━━━ Input for this task ━━━
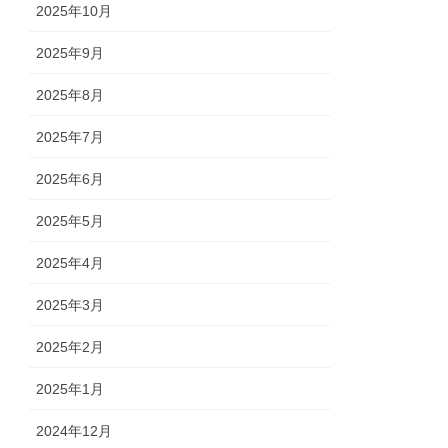
2025年10月
2025年9月
2025年8月
2025年7月
2025年6月
2025年5月
2025年4月
2025年3月
2025年2月
2025年1月
2024年12月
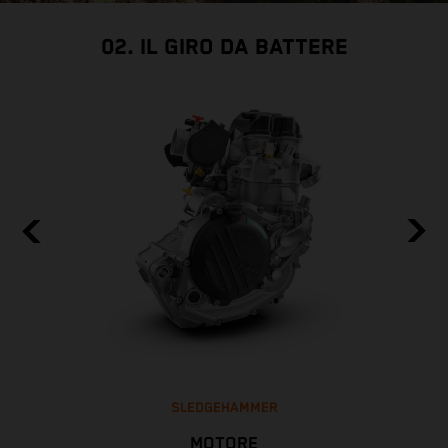
02. IL GIRO DA BATTERE
SLEDGEHAMMER
MOTORE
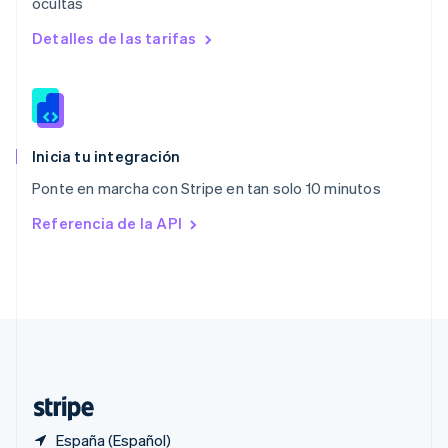
ocultas
Polonia
English
Detalles de las tarifas
Portugal
Português
English
RAE de Hong Kong, China
English
简体中文
Reino Unido
English
Inicia tu integración
República Checa
Ponte en marcha con Stripe en tan solo 10 minutos
English
Rumanía
Referencia de la API
English
Singapur
English
简体中文
Suecia
Svenska
English
Suiza
Deutsch
Français
Italiano
English
Tailandia
ไทย
English
España (Español)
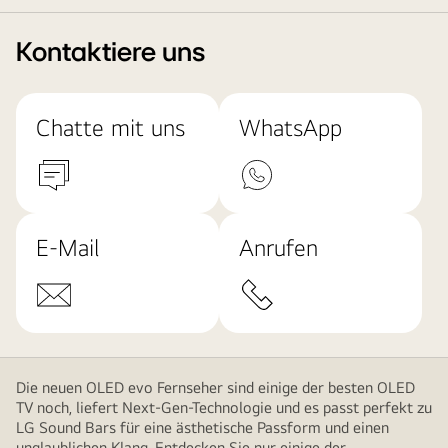
Kontaktiere uns
Chatte mit uns
WhatsApp
E-Mail
Anrufen
Die neuen OLED evo Fernseher sind einige der besten OLED
TV noch, liefert Next-Gen-Technologie und es passt perfekt zu
LG Sound Bars für eine ästhetische Passform und einen
unglaublichen Klang. Entdecken Sie nur einige der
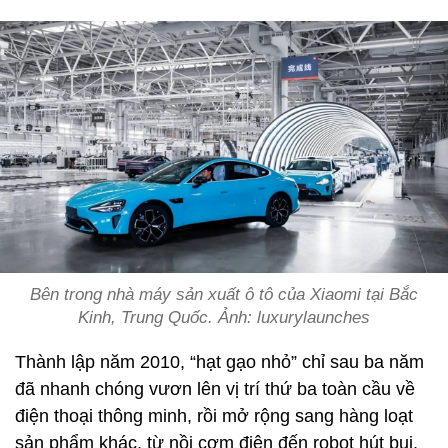
Bên trong nhà máy sản xuất ô tô của Xiaomi tại Bắc
Kinh, Trung Quốc. Ảnh: luxurylaunches
Thành lập năm 2010, “hạt gạo nhỏ” chỉ sau ba năm
đã nhanh chóng vươn lên vị trí thứ ba toàn cầu về
điện thoại thông minh, rồi mở rộng sang hàng loạt
sản phẩm khác, từ nồi cơm điện đến robot hút bụi.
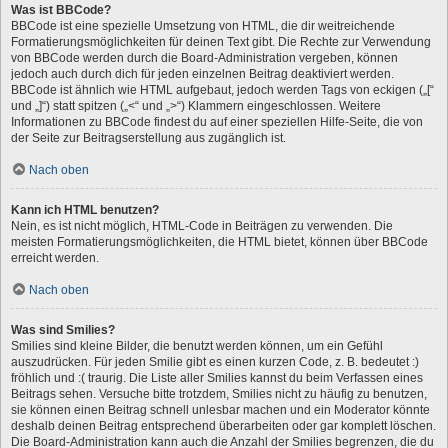
Was ist BBCode?
BBCode ist eine spezielle Umsetzung von HTML, die dir weitreichende
Formatierungsmöglichkeiten für deinen Text gibt. Die Rechte zur Verwendung
von BBCode werden durch die Board-Administration vergeben, können
jedoch auch durch dich für jeden einzelnen Beitrag deaktiviert werden.
BBCode ist ähnlich wie HTML aufgebaut, jedoch werden Tags von eckigen („[“
und „]“) statt spitzen („<“ und „>“) Klammern eingeschlossen. Weitere
Informationen zu BBCode findest du auf einer speziellen Hilfe-Seite, die von
der Seite zur Beitragserstellung aus zugänglich ist.
Nach oben
Kann ich HTML benutzen?
Nein, es ist nicht möglich, HTML-Code in Beiträgen zu verwenden. Die
meisten Formatierungsmöglichkeiten, die HTML bietet, können über BBCode
erreicht werden.
Nach oben
Was sind Smilies?
Smilies sind kleine Bilder, die benutzt werden können, um ein Gefühl
auszudrücken. Für jeden Smilie gibt es einen kurzen Code, z. B. bedeutet :)
fröhlich und :( traurig. Die Liste aller Smilies kannst du beim Verfassen eines
Beitrags sehen. Versuche bitte trotzdem, Smilies nicht zu häufig zu benutzen,
sie können einen Beitrag schnell unlesbar machen und ein Moderator könnte
deshalb deinen Beitrag entsprechend überarbeiten oder gar komplett löschen.
Die Board-Administration kann auch die Anzahl der Smilies begrenzen, die du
━━━
# What is expected
Could you turn everything in the listing above, from the line containing "Bên trong nhà" down to the line containing "sản phẩm khác, từ", into a numbered list with blank lines dropped?

# Completed task
1. Bên trong nhà máy sản xuất ô tô của Xiaomi tại Bắc
2. Kinh, Trung Quốc. Ảnh: luxurylaunches
3. Thành lập năm 2010, “hạt gạo nhỏ” chỉ sau ba năm
4. đã nhanh chóng vươn lên vị trí thứ ba toàn cầu về
5. điện thoại thông minh, rồi mở rộng sang hàng loạt
6. sản phẩm khác, từ nồi cơm điện đến robot hút bụi.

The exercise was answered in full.